Two weeks ago, Amazon S3 experienced a few hours of downtime and disrupted service. This in turn caused issues with thousands of sites that host files on S3. Many Americans could not view their Instagram photos, their Twitch streams, their Netflix movies. But this outage also affected services that US companies rely on daily: Atlassian, Slack, Autodesk, Github, Trello, Twilio, Zendesk, and more. Even the SEC’s website was affected.
When we rely on centralized cloud services, like AWS, we open ourselves to the possibility of widespread outages. Luckily, these rarely occur. Last week’s S3 outage was caused by a typo, and by now Amazon has likely made changes to prevent this type of outage from reoccurring.

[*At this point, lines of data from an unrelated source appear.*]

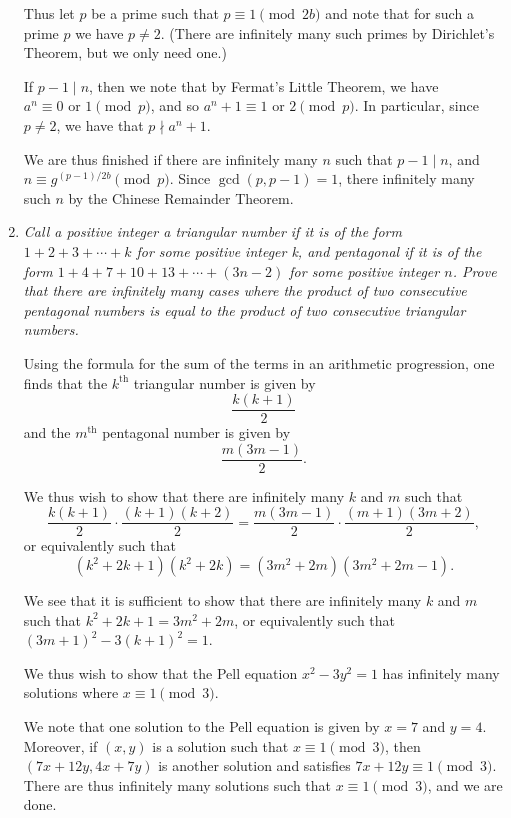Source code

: \documentclass{article}
\begin{document}
\begin{enumerate}[1.]
Thus let $p$ be a prime such that $p \equiv 1 \pmod{2b}$ and note that for such a prime $p$ we have $p \neq 2$. (There are infinitely many such primes by Dirichlet's Theorem, but we only need one.)

If $p - 1 \mid n$, then we note that by Fermat's Little Theorem, we have $a^n \equiv 0 \text{ or } 1 \pmod p$, and so $a^n + 1 \equiv 1 \text{ or } 2 \pmod p$. In particular, since $p \neq 2$, we have that $p \nmid a^n + 1$. 

We are thus finished if there are infinitely many $n$ such that $p - 1 \mid n$, and $n \equiv g^{(p - 1)/2b} \pmod p$. Since $\gcd(p, p - 1) = 1$, there infinitely many such $n$ by the Chinese Remainder Theorem.

\vspace{6pt}
\item %
{\itshape Call a positive integer a \emph{triangular} number if it is of the form $1 +2 +3 +\dotsb +k$ for some positive integer k, and \emph{pentagonal} if it is of the form $1 +4 +7 +10 +13 +\dotsb +(3n-2)$ for some positive integer $n$. Prove that there are infinitely many cases where the product of two consecutive pentagonal numbers is equal to the product of two consecutive triangular numbers.}

Using the formula for the sum of the terms in an arithmetic progression, one finds that the $k^\text{th}$ triangular number is given by
\[
	\frac{k(k + 1)}{2}
\]
and the $m^\text{th}$ pentagonal number is given by
\[
	\frac{m(3m - 1)}{2}.
\]

We thus wish to show that there are infinitely many $k$ and $m$ such that
\[
	\frac{k(k + 1)}{2} \cdot \frac{(k + 1)(k + 2)}{2} = \frac{m(3m - 1)}{2} \cdot \frac{(m + 1)(3m + 2)}{2},
\]
or equivalently such that
\[
	(k^2 + 2k + 1)(k^2 + 2k) = (3m^2 + 2m)(3m^2 + 2m - 1).
\]

We see that it is sufficient to show that there are infinitely many $k$ and $m$ such that $k^2 + 2k + 1 = 3m^2 + 2m$, or equivalently such that ${(3m + 1)}^2 - 3{(k + 1)}^2 = 1$.

We thus wish to show that the Pell equation $x^2 - 3y^2 = 1$ has infinitely many solutions where $x \equiv 1 \pmod 3$.

We note that one solution to the Pell equation is given by $x = 7$ and $y = 4$. Moreover, if $(x, y)$ is a solution such that $x \equiv 1 \pmod 3$, then $(7x + 12y, 4x + 7y)$ is another solution and satisfies $7x + 12y \equiv 1 \pmod 3$. There are thus infinitely many solutions such that $x \equiv 1 \pmod 3$, and we are done.


\end{enumerate}
\end{document}
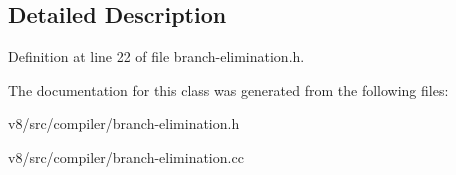\subsection{Detailed Description}


Definition at line 22 of file branch-\/elimination.\+h.



The documentation for this class was generated from the following files\+:\begin{DoxyCompactItemize}
\item 
v8/src/compiler/branch-\/elimination.\+h\item 
v8/src/compiler/branch-\/elimination.\+cc\end{DoxyCompactItemize}
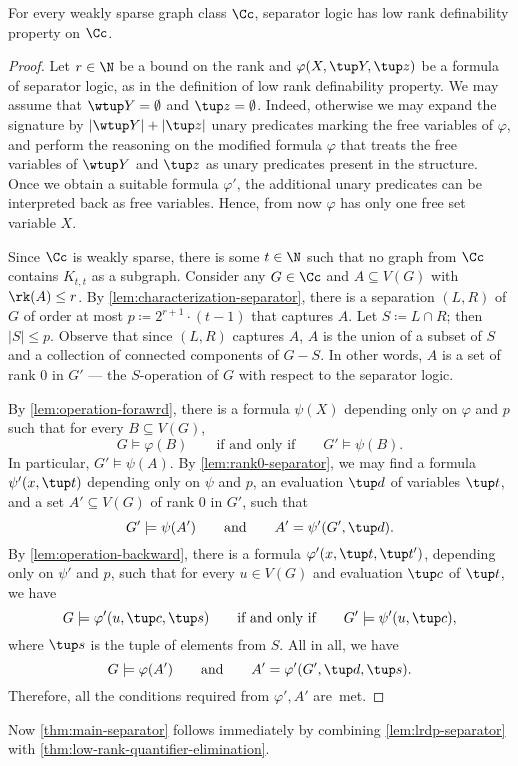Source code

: \begin{lemma}\label{lem:lrdp-separator}
 For every weakly sparse graph class $\Cc$, separator logic has low rank definability property on $\Cc$.
\end{lemma}
\begin{proof}
 Let $r\in \N$ be a bound on the rank and $\varphi(X,\tup Y,\tup z)$ be a formula of separator logic, as in the definition of low rank definability property. We may assume that $\wtup Y=\emptyset$ and $\tup z=\emptyset$.
 Indeed, otherwise we may expand the signature by $|\wtup Y|+|\tup z|$ unary predicates marking the free variables of $\varphi$, and perform the reasoning on the modified formula $\varphi$ that treats the free variables of $\wtup Y$ and $\tup z$ as unary predicates present in the structure.
 Once we obtain a suitable formula $\varphi'$, the additional unary predicates can be interpreted back as free variables.
 Hence, from now $\varphi$ has only one free set variable $X$.

 Since $\Cc$ is weakly sparse, there is some $t\in \N$ such that no graph from $\Cc$ contains $K_{t,t}$ as a subgraph. Consider any $G\in \Cc$ and $A\subseteq V(G)$ with $\rk(A)\leq r$. By \cref{lem:characterization-separator}, there is a separation $(L,R)$ of $G$ of order at most $p\coloneqq 2^{r+1}\cdot (t-1)$ that captures $A$. Let $S\coloneqq L\cap R$; then $|S|\leq p$. Observe that since $(L,R)$ captures $A$, $A$ is the union of a subset of $S$ and a collection of connected components of $G-S$. In other words, $A$ is a set of rank $0$ in $G'$ --- the $S$-operation of $G$ with respect to the separator logic.

 By \cref{lem:operation-forawrd}, there is a formula $\psi(X)$ depending only on $\varphi$ and $p$ such that for every $B\subseteq V(G)$,
 \[G\models \varphi(B)\qquad\textrm{if and only if}\qquad G'\models \psi(B).\]
 In particular, $G'\models \psi(A)$. By \cref{lem:rank0-separator}, we may find a formula $\psi'(x,\tup t)$ depending only on $\psi$ and $p$, an evaluation $\tup d$ of variables $\tup t$, and a set $A'\subseteq V(G)$ of rank $0$ in $G'$, such that
 \[G'\models \psi(A')\qquad \textrm{and}\qquad A'=\psi'(G',\tup d).\]
 By \cref{lem:operation-backward}, there is a formula $\varphi'(x,\tup t,\tup t')$, depending only on $\psi'$ and $p$, such that for every $u\in V(G)$ and evaluation $\tup c$ of $\tup t$, we have
 \[G\models \varphi'(u,\tup c, \tup s)\qquad \textrm{if and only if}\qquad G'\models \psi'(u,\tup c),\]
 where $\tup s$ is the tuple of elements from $S$.
 All in all, we have
 \[G\models \varphi(A')\qquad \textrm{and}\qquad A'=\varphi'(G',\tup d, \tup s).\]
 Therefore, all the conditions required from $\varphi',A'$ are~met.
\end{proof}


Now \cref{thm:main-separator} follows immediately by combining \cref{lem:lrdp-separator} with \cref{thm:low-rank-quantifier-elimination}.
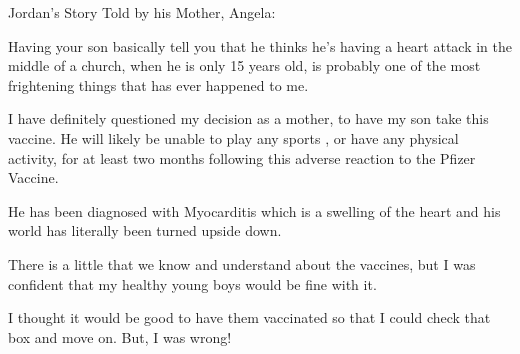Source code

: Jordan’s Story Told by his Mother, Angela:

Having your son basically tell you that he thinks he’s having a heart attack in
the middle of a church, when he is only 15 years old, is probably one of the
most frightening things that has ever happened to me.

I have definitely questioned my decision as a mother, to have my son take this
vaccine. He will likely be unable to play any sports , or have any physical
activity, for at least two months following this adverse reaction to the Pfizer
Vaccine.

He has been diagnosed with Myocarditis which is a swelling of the heart and his
world has literally been turned upside down.

There is a little that we know and understand about the vaccines, but I was
confident that my healthy young boys would be fine with it.

I thought it would be good to have them vaccinated so that I could check that
box and move on. But, I was wrong!

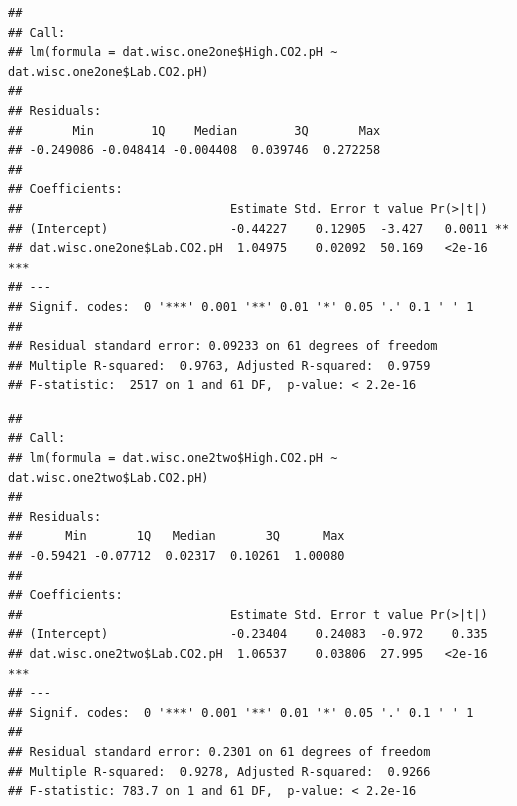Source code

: \documentclass[]{article}
\newenvironment{Shaded}{\begin{snugshade}}{\end{snugshade}}
\newcommand{\KeywordTok}[1]{\textcolor[rgb]{0.13,0.29,0.53}{\textbf{#1}}}
\newcommand{\NormalTok}[1]{#1}
\newcommand{\OperatorTok}[1]{\textcolor[rgb]{0.81,0.36,0.00}{\textbf{#1}}}
\newcommand{\StringTok}[1]{\textcolor[rgb]{0.31,0.60,0.02}{#1}}
\begin{document}
\begin{verbatim}
## 
## Call:
## lm(formula = dat.wisc.one2one$High.CO2.pH ~ dat.wisc.one2one$Lab.CO2.pH)
## 
## Residuals:
##       Min        1Q    Median        3Q       Max 
## -0.249086 -0.048414 -0.004408  0.039746  0.272258 
## 
## Coefficients:
##                             Estimate Std. Error t value Pr(>|t|)    
## (Intercept)                 -0.44227    0.12905  -3.427   0.0011 ** 
## dat.wisc.one2one$Lab.CO2.pH  1.04975    0.02092  50.169   <2e-16 ***
## ---
## Signif. codes:  0 '***' 0.001 '**' 0.01 '*' 0.05 '.' 0.1 ' ' 1
## 
## Residual standard error: 0.09233 on 61 degrees of freedom
## Multiple R-squared:  0.9763, Adjusted R-squared:  0.9759 
## F-statistic:  2517 on 1 and 61 DF,  p-value: < 2.2e-16
\end{verbatim}

\begin{Shaded}
\end{Shaded}

\begin{verbatim}
## 
## Call:
## lm(formula = dat.wisc.one2two$High.CO2.pH ~ dat.wisc.one2two$Lab.CO2.pH)
## 
## Residuals:
##      Min       1Q   Median       3Q      Max 
## -0.59421 -0.07712  0.02317  0.10261  1.00080 
## 
## Coefficients:
##                             Estimate Std. Error t value Pr(>|t|)    
## (Intercept)                 -0.23404    0.24083  -0.972    0.335    
## dat.wisc.one2two$Lab.CO2.pH  1.06537    0.03806  27.995   <2e-16 ***
## ---
## Signif. codes:  0 '***' 0.001 '**' 0.01 '*' 0.05 '.' 0.1 ' ' 1
## 
## Residual standard error: 0.2301 on 61 degrees of freedom
## Multiple R-squared:  0.9278, Adjusted R-squared:  0.9266 
## F-statistic: 783.7 on 1 and 61 DF,  p-value: < 2.2e-16
\end{verbatim}

\begin{Shaded}
\end{Shaded}
\end{document}
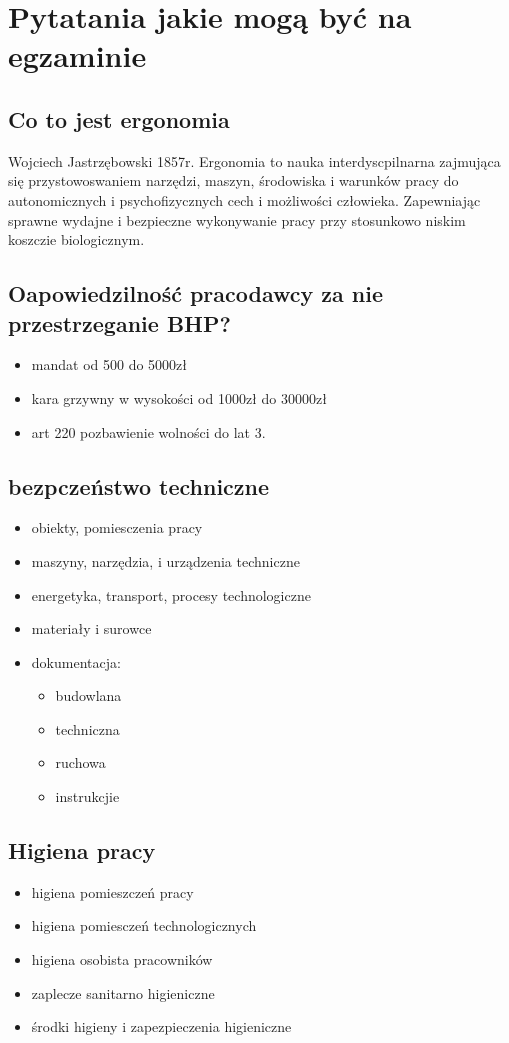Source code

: \documentclass[11pt]{article}
\date{\today}
\title{}
\begin{document}
\tableofcontents

\section{Pytatania jakie mogą być na egzaminie}
\label{sec:orge5728c8}
\subsection{Co to jest ergonomia}
\label{sec:org646699f}
Wojciech Jastrzębowski 1857r.
Ergonomia to nauka interdyscpilnarna zajmująca się przystowoswaniem narzędzi, maszyn, środowiska i warunków pracy do autonomicznych i psychofizycznych cech i możliwości człowieka.
Zapewniając sprawne wydajne i bezpieczne wykonywanie pracy przy stosunkowo niskim koszczie biologicznym.
\subsection{Oapowiedzilność pracodawcy za nie przestrzeganie BHP?}
\label{sec:orgcf3e542}
\begin{itemize}
\item mandat od 500 do 5000zł
\item kara grzywny w wysokości od 1000zł do 30000zł
\item art 220 pozbawienie wolności do lat 3.
\end{itemize}
\subsection{bezpczeństwo techniczne}
\label{sec:org74c16fa}
\begin{itemize}
\item obiekty, pomiesczenia pracy
\item maszyny, narzędzia, i urządzenia techniczne
\item energetyka, transport, procesy technologiczne
\item materiały i surowce
\item dokumentacja:
\begin{itemize}
\item budowlana
\item techniczna
\item ruchowa
\item instrukcjie
\end{itemize}
\end{itemize}
\subsection{Higiena pracy}
\label{sec:org9fcc8fc}
\begin{itemize}
\item higiena pomieszczeń pracy
\item higiena pomiesczeń technologicznych
\item higiena osobista pracowników
\item zaplecze sanitarno higieniczne
\item środki higieny i zapezpieczenia higieniczne
\end{itemize}
\end{document}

But let’s be clear — centralized cloud services will always come with great risk. Greater centralization = greater risk. As more companies shut down their in-house servers and move to Amazon, Google, and Microsoft services, the ramifications of any outage will be far more pronounced. There is no such thing as 100% uptime.
Centralized cloud services are good when times are good. We are not currently at war. We have not had an attack on US soil since 9/11. We are not under any imminent threats.
But it is not enough to simply build for good times. When we build a house, a bridge, or any other physical infrastructure, we are required to follow building codes. These codes anticipate possible scenarios — like hurricanes, earthquakes, or bombings — and require us to build in greater redundancy.
We need to treat digital infrastructure like physical infrastructure. And I believe our digital infrastructure is not prepared for the worst case scenarios: natural disaster or war. Our data centers are large targets for malicious actors. To cripple our economy, a malicious actor needs only to cripple a few Amazon data centers through cyber attacks or bombings.